## STATED GOAL A
Return the lines of the records from the line with "order: Poales" to the line with "elevation (m): 100", reproducing each one unchanged.

## DOCUMENT
┌──

Yahoo In More Turmoil: Is CEO Mayer Running Out Of Options? - kapilkaisare
https://www.linkedin.com/today/post/article/20140417140542-64875646-yahoo-in-more-turmoil-is-ceo-mayer-running-out-of-options?trk=tod-home-art-list-large_0
======
simonsarris
Ugh, articles on topics like this are always so damn opaque.

It's like watching people go in and out of the empire state building. You
could do it all day for a year, watching them go in, assume they're doing
important things, watching them go out. At the end of the year you have no
idea what they've done, though. You're still just people watching.

> Yahoo also confirmed that it paid Henrique De Castro $60m, whom Mayer fired
> for not delivering

Sorry for all my questions in the dark, but _what does that mean?_

It can't _just_ be pegged to metrics. How could expectations possibly be set
up so that you've recorded some stats and hired a COO, then 15 months down the
line the numbers didn't change enough, therefore you think that firing the COO
you brought on board will _help?_ How do you get to that point, where firing
him is a useful thing to do?

└──

## DATA SHOWN
┌──

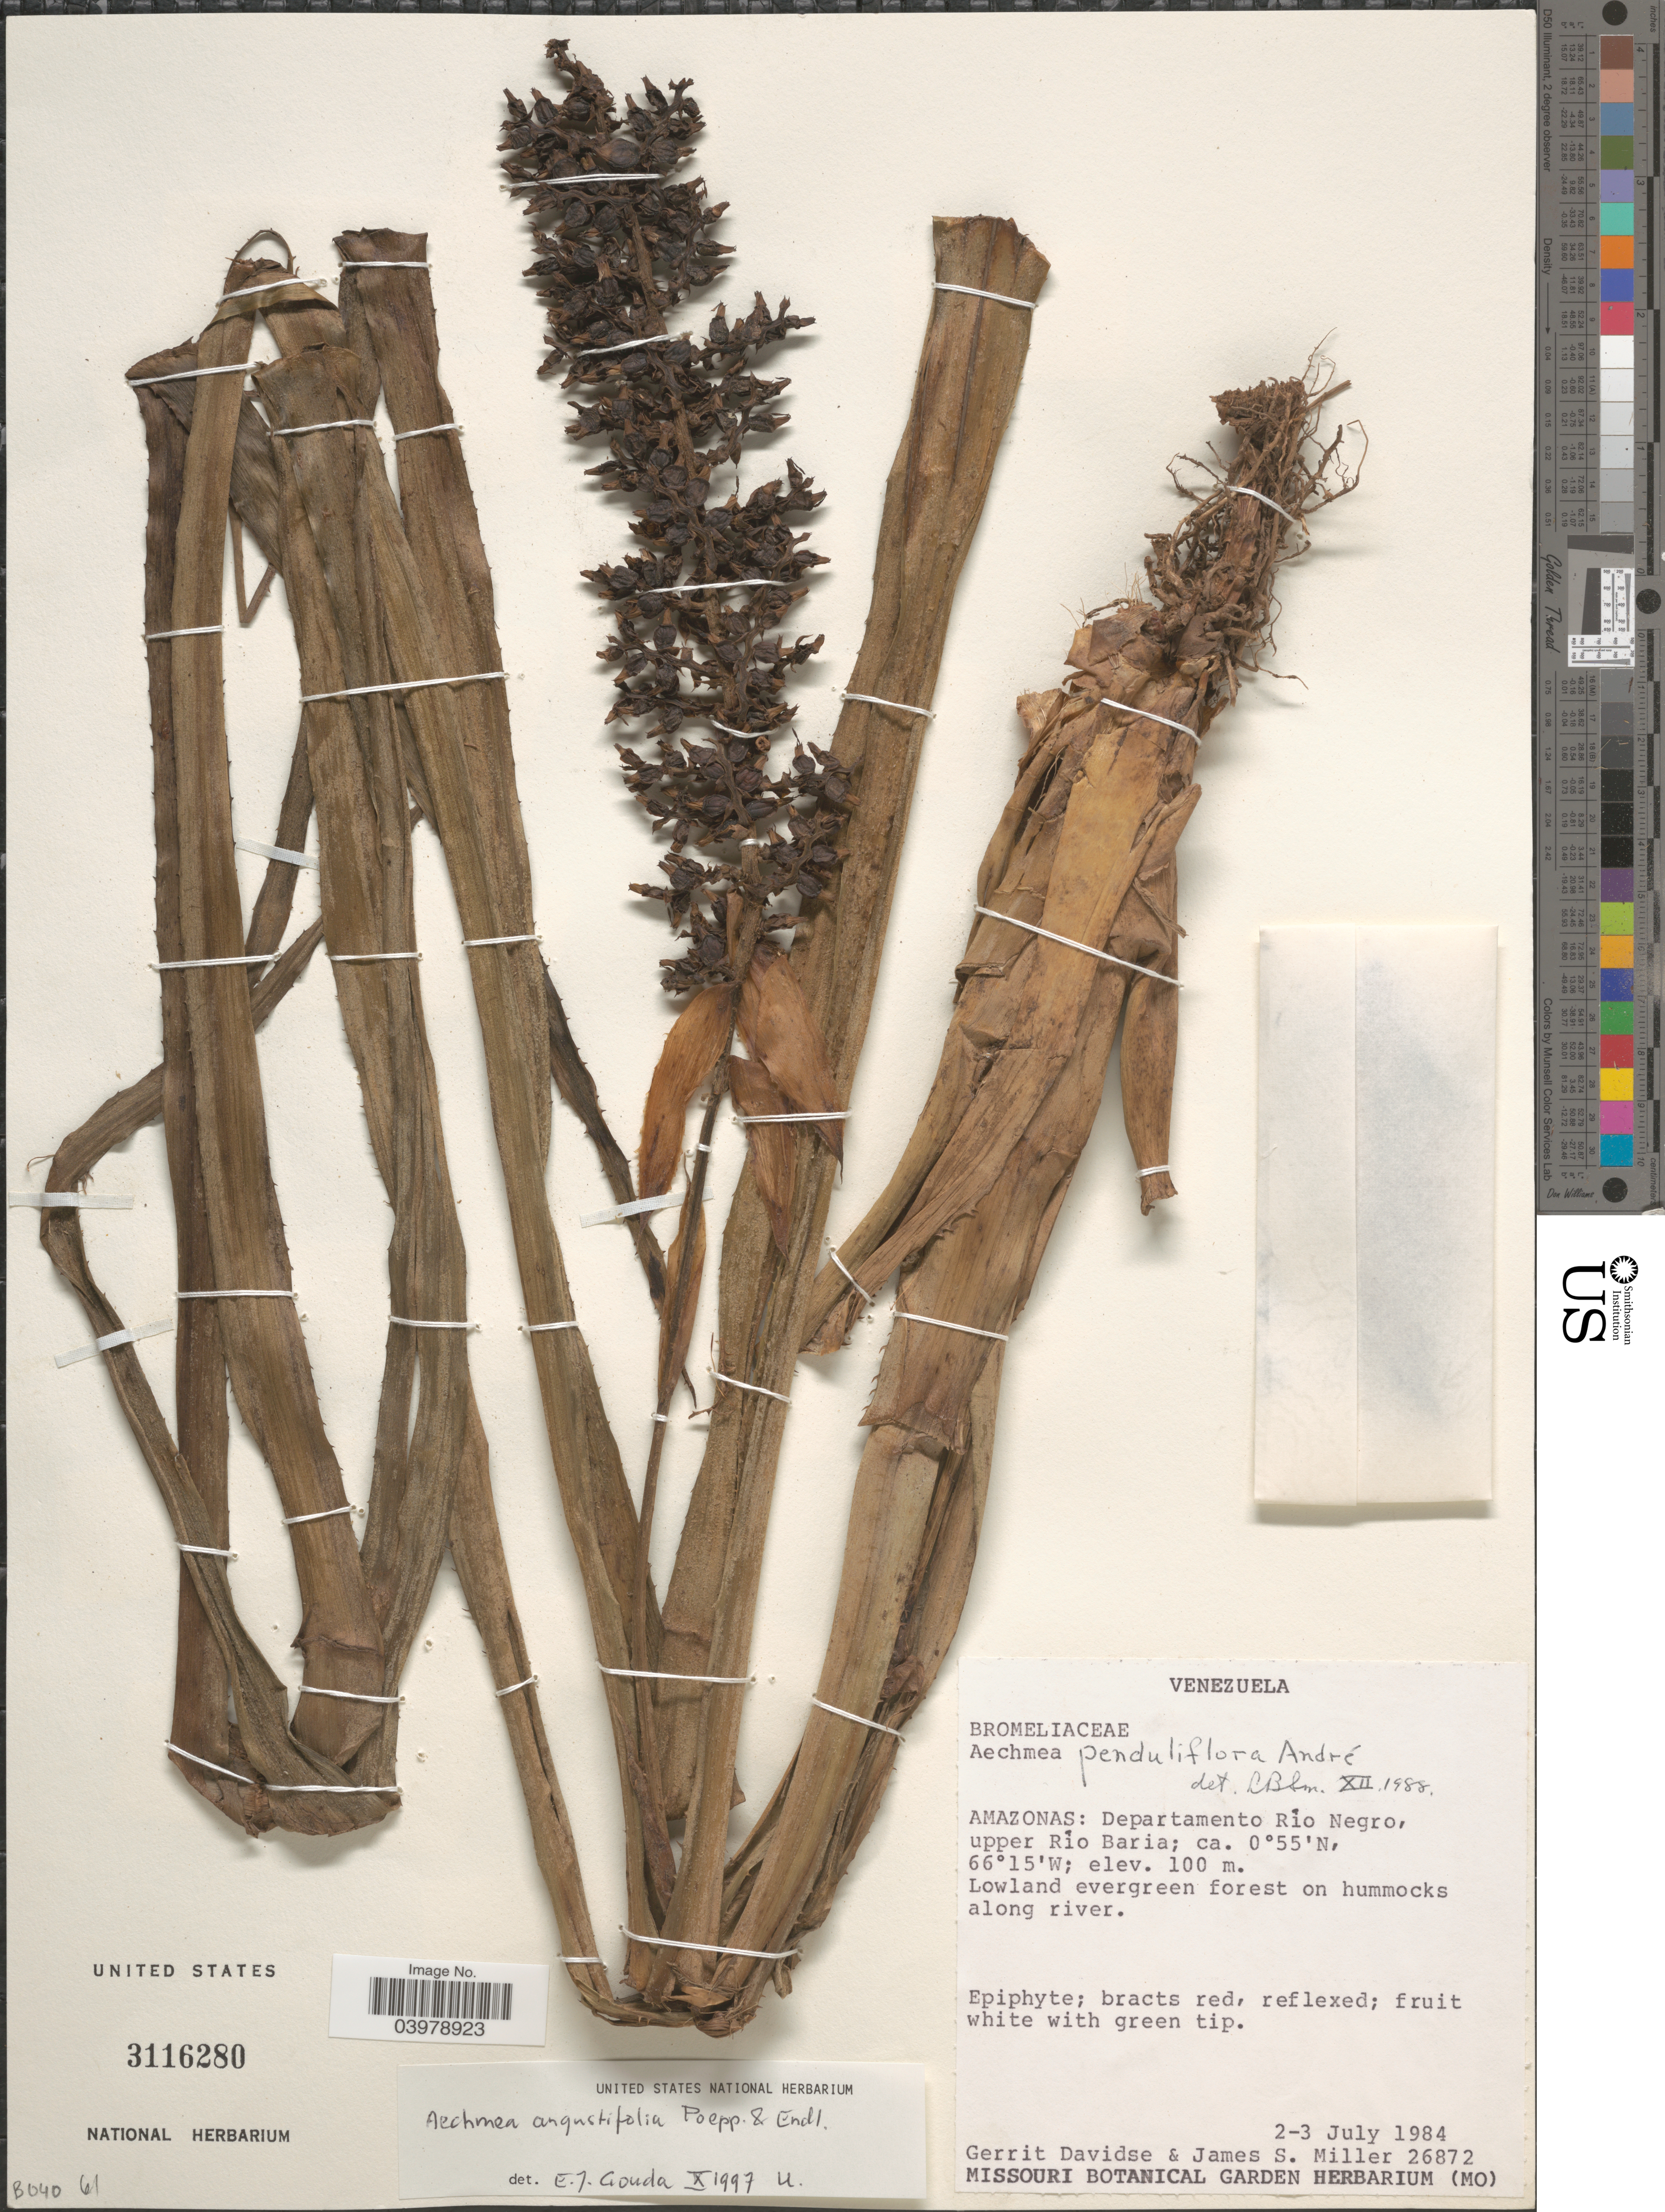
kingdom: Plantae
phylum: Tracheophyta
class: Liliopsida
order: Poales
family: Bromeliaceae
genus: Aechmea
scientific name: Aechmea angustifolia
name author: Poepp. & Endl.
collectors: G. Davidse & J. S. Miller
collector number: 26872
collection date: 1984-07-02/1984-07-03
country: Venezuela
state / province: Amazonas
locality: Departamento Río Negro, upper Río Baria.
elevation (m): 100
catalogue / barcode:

└──
┌──

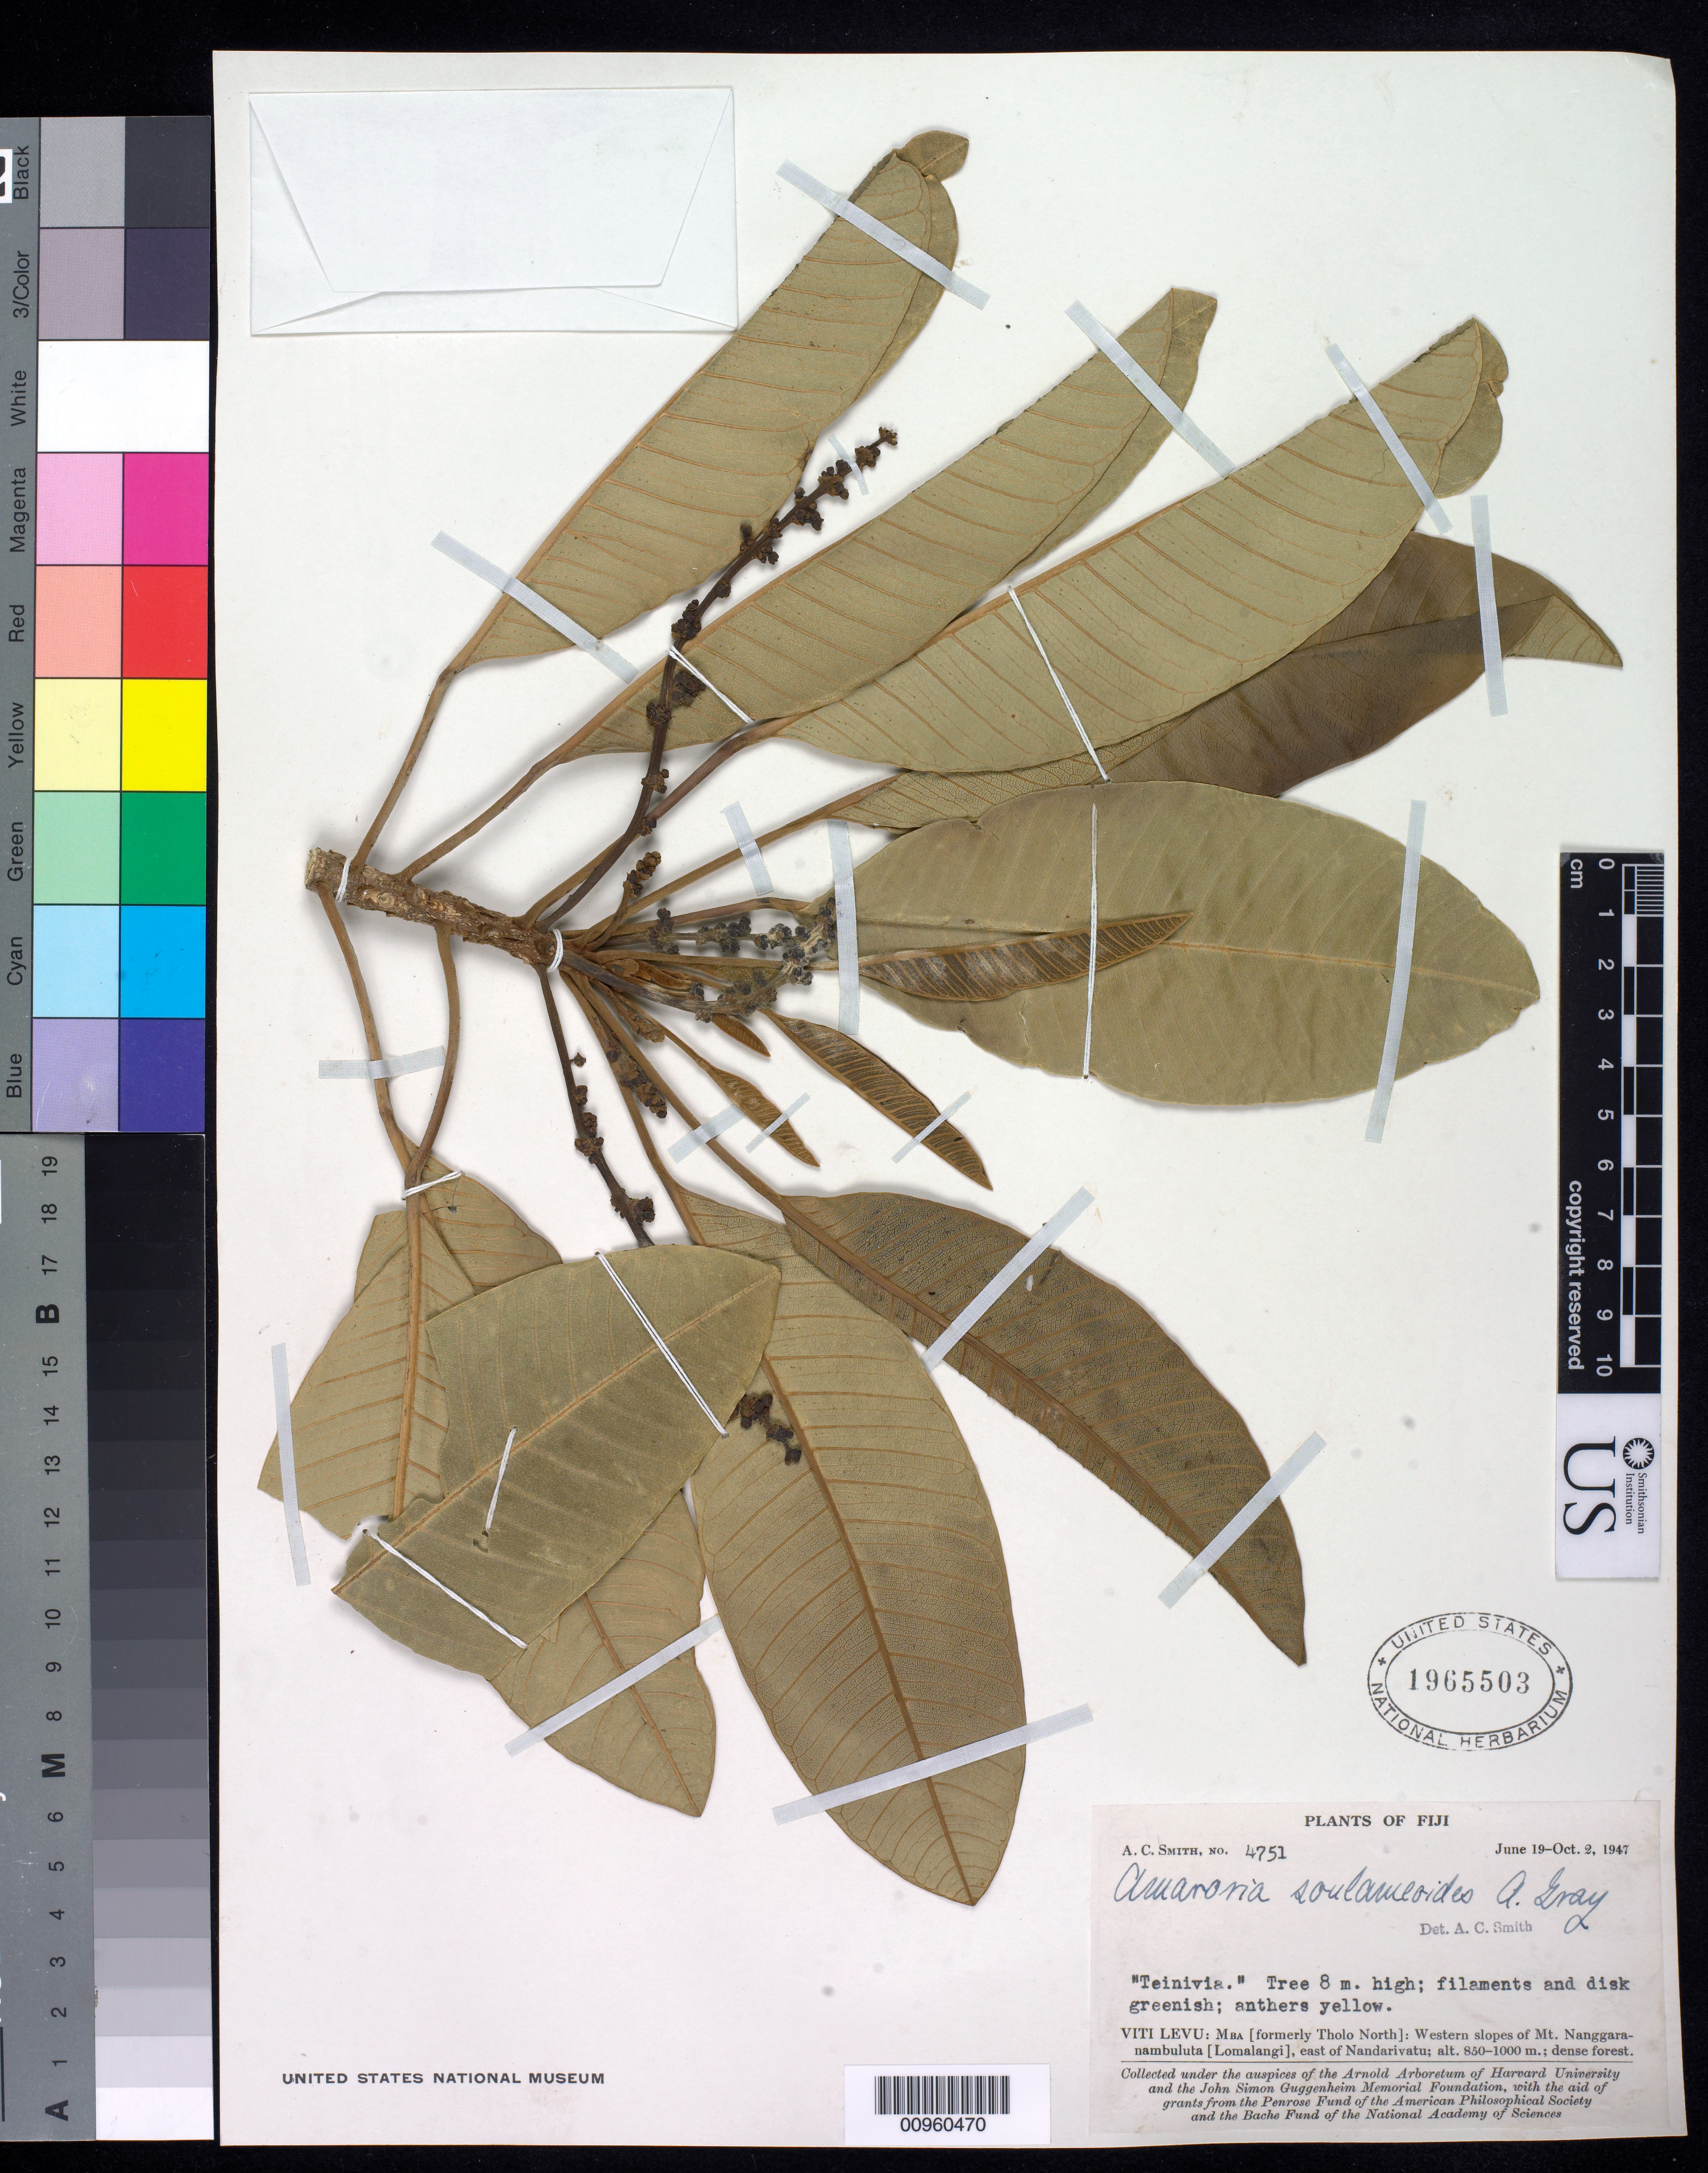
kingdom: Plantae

└──

## STATED GOAL B
In the Yahoo thread, write out the passage from "It can't _just_" to "thing to do?" again with "chief operating officer" in place of "COO".

## SOLUTION A
order: Poales
family: Bromeliaceae
genus: Aechmea
scientific name: Aechmea angustifolia
name author: Poepp. & Endl.
collectors: G. Davidse & J. S. Miller
collector number: 26872
collection date: 1984-07-02/1984-07-03
country: Venezuela
state / province: Amazonas
locality: Departamento Río Negro, upper Río Baria.
elevation (m): 100

## SOLUTION B
It can't _just_ be pegged to metrics. How could expectations possibly be set
up so that you've recorded some stats and hired a chief operating officer, then 15 months down the
line the numbers didn't change enough, therefore you think that firing the chief operating officer
you brought on board will _help?_ How do you get to that point, where firing
him is a useful thing to do?